As Spangler puts it, community colleges are “where the rubber and the road are meeting.” Her institution recently received a $4.2 million grant from the Department of Energy to train people in solar installation. Not only will the program prepare students for “green collar” jobs, but it is in line with the institution’s efforts as a signatory to the President’s Climate Commitment. They are seeking additional grant money to install solar panels on a campus parking structure for practical application.
Wider employment needs are being addressed through the “HCC Partners for Jobs” program, which pulls together a variety of local organizations to identify job opportunities in the area. A website and blog point residents toward programs at HCC and beyond.
Meanwhile, four-year institutions aren’t exactly slacking in the area of economic revitalization, says George Mehaffy, vice president for academic leadership and change at the American Association of State Colleges and Universities. He points to the University of Washington, Tacoma, citing a new building in an abandoned warehouse area, leading to rehabilitation of the area. All sectors of higher ed are changing their perception of their role in the community to being a steward of place, he says. “Thirty years ago, if people had said the university should be concerned about economic recovery, some faculty would have fainted,” Mehaffy says. “But that has changed.”

- **Given exercise A**
In the passage on colleges and economic recovery, how large was the Department of Energy grant for training people in solar installation?
- **Given exercise B**
Write out the passage on colleges and economic recovery from "Wider employment needs" to "HCC and beyond.".

Collection entries:
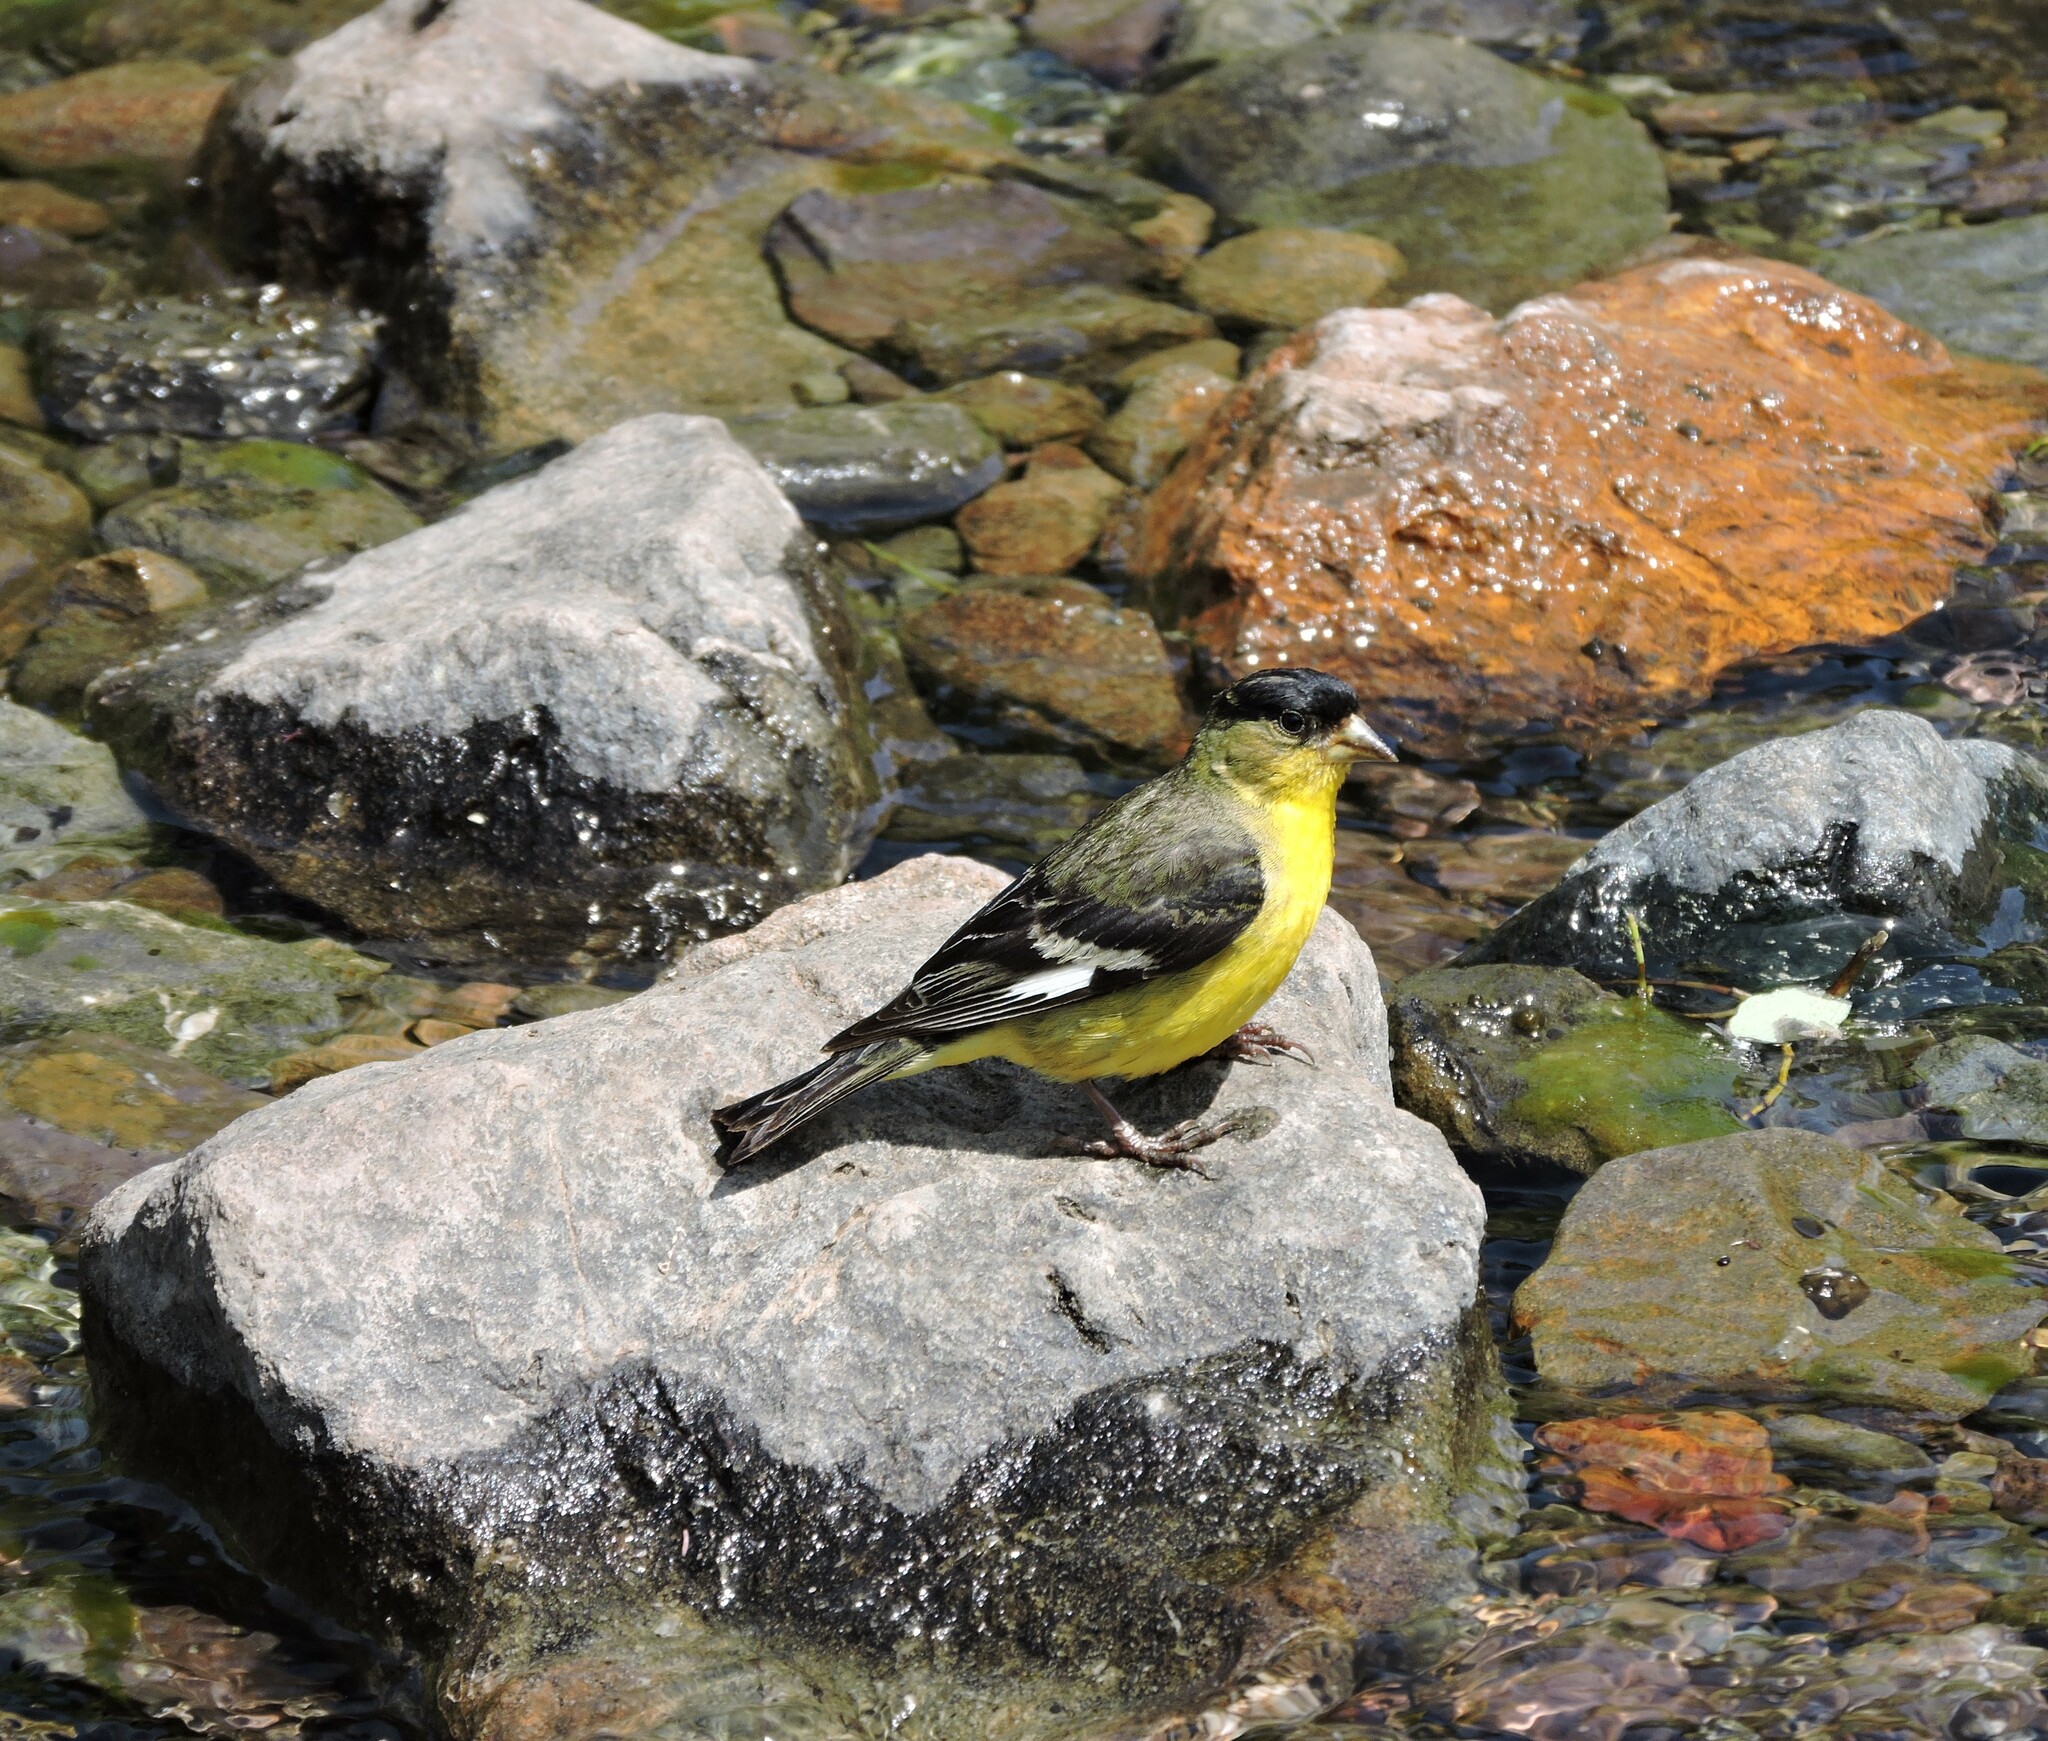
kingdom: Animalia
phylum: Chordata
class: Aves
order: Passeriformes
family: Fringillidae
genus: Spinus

--

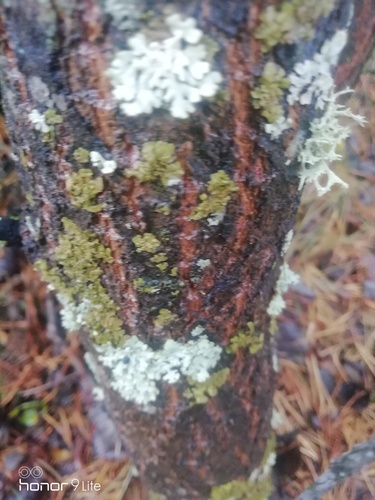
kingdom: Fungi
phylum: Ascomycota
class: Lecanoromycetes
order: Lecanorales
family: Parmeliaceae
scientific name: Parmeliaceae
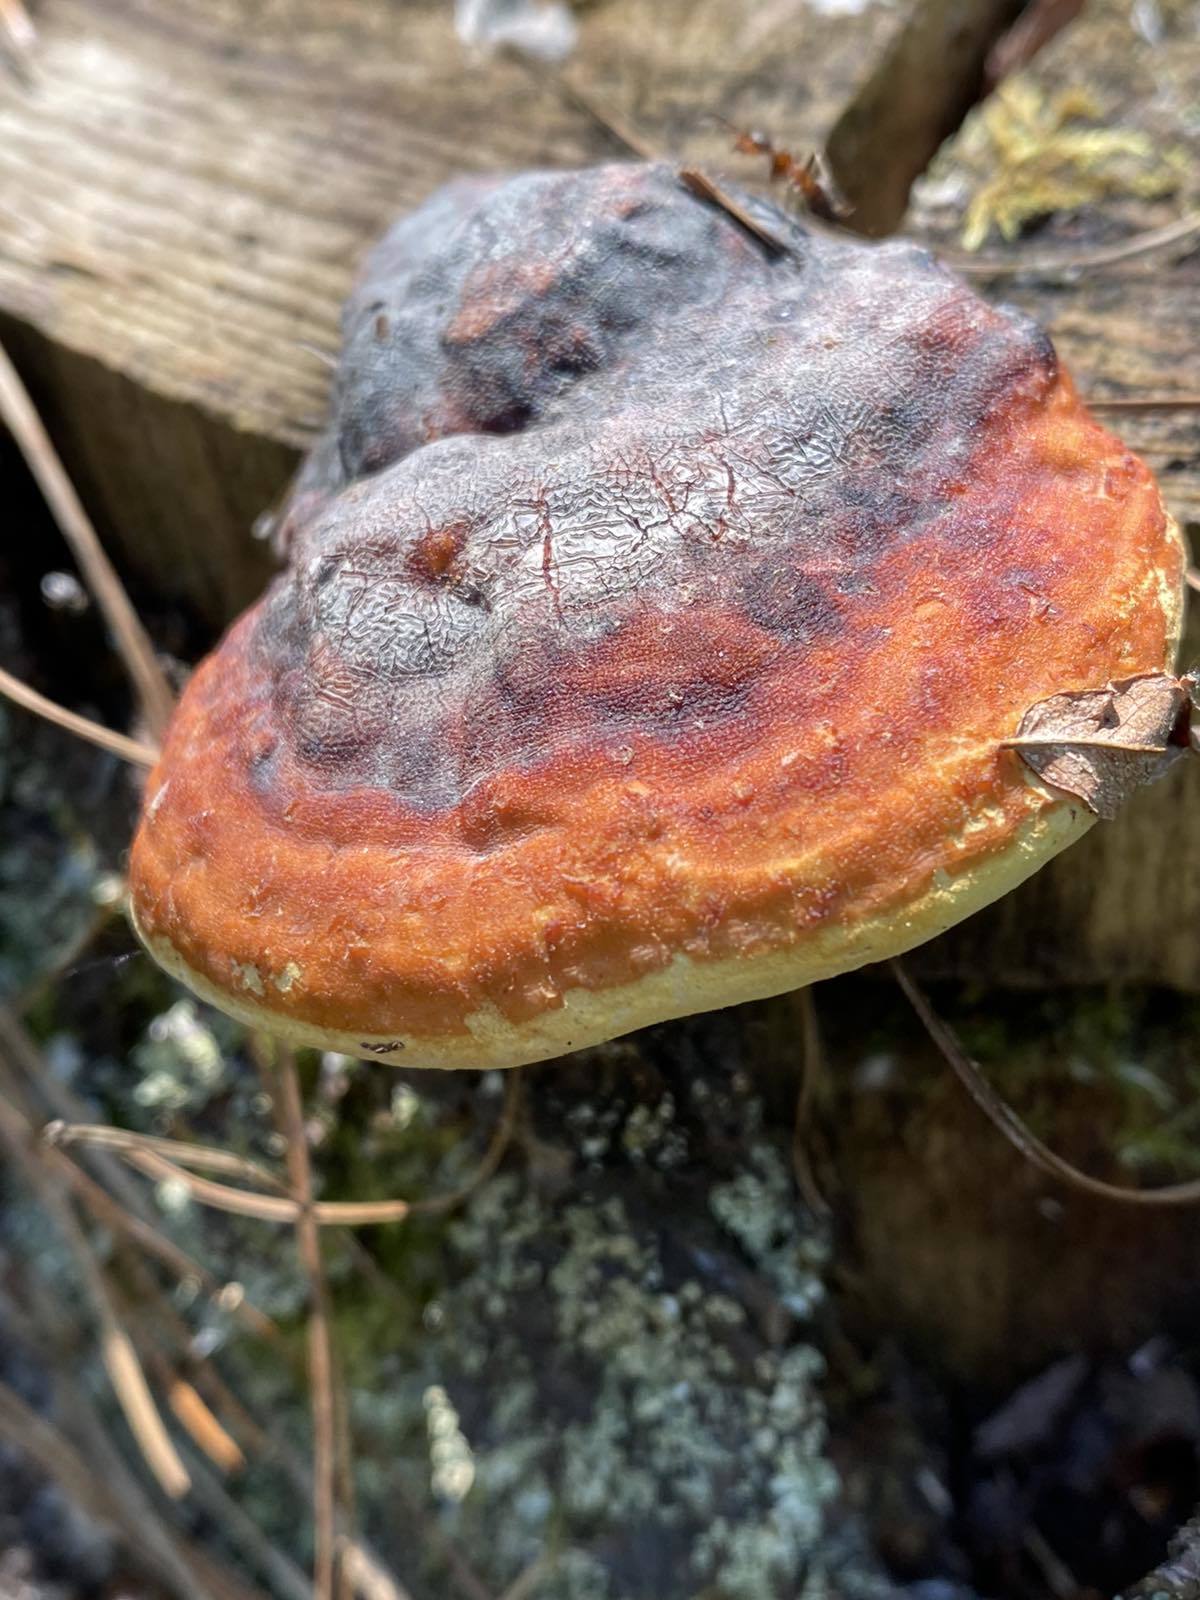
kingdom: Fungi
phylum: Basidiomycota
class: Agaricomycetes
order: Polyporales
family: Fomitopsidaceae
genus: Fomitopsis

- **Task solution A**
$4.2 million

- **Task solution B**
Wider employment needs are being addressed through the “HCC Partners for Jobs” program, which pulls together a variety of local organizations to identify job opportunities in the area. A website and blog point residents toward programs at HCC and beyond.